Everything from the line with "removed | plush" to the end of the data is to be retyped exactly, and nothing else.
[[ Source material open ]]
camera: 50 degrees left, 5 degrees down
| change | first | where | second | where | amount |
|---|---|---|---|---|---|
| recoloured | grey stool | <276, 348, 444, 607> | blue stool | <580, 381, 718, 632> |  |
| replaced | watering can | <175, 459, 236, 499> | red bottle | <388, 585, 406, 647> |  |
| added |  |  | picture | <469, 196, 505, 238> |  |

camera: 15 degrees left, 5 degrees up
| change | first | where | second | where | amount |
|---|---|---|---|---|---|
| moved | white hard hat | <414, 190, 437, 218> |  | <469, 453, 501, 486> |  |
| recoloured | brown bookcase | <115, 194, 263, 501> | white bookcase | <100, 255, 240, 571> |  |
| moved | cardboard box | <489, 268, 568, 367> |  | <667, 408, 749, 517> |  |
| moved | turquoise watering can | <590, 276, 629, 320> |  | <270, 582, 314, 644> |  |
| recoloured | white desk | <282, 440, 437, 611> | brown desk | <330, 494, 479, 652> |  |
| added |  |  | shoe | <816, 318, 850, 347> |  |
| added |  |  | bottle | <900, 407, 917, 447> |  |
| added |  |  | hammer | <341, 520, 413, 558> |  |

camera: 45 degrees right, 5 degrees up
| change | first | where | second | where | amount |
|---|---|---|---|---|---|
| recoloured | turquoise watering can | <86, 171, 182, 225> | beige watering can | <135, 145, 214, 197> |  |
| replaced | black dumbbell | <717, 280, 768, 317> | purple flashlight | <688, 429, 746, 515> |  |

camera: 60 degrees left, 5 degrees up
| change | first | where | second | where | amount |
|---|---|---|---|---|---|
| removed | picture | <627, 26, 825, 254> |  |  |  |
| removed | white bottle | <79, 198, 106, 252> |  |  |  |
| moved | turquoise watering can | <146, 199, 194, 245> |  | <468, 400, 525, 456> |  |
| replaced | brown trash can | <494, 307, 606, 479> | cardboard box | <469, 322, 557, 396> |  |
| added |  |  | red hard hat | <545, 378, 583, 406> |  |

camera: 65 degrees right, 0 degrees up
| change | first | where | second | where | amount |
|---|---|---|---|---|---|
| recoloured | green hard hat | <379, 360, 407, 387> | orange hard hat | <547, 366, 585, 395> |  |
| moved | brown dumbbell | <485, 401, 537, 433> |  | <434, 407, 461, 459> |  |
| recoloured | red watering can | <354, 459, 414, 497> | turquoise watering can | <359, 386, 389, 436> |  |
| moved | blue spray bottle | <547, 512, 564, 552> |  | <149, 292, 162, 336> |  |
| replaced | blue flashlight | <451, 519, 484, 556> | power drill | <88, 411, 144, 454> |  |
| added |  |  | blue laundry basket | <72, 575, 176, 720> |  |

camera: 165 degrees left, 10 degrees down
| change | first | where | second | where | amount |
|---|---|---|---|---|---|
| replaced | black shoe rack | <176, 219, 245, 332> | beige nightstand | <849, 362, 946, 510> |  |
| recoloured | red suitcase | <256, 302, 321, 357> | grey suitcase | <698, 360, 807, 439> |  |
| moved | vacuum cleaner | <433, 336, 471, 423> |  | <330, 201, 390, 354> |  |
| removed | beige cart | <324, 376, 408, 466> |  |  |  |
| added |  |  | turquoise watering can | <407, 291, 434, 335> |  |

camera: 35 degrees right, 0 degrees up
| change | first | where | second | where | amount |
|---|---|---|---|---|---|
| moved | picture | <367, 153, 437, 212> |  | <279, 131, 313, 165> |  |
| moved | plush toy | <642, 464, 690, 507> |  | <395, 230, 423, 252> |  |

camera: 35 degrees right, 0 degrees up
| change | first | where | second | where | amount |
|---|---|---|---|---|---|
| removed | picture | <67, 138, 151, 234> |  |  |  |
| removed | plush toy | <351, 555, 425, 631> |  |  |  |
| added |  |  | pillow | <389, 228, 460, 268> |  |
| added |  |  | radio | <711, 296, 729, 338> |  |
[[ Source material closed ]]
Solution below:
| removed | plush toy | <351, 555, 425, 631> |  |  |  |
| added |  |  | pillow | <389, 228, 460, 268> |  |
| added |  |  | radio | <711, 296, 729, 338> |  |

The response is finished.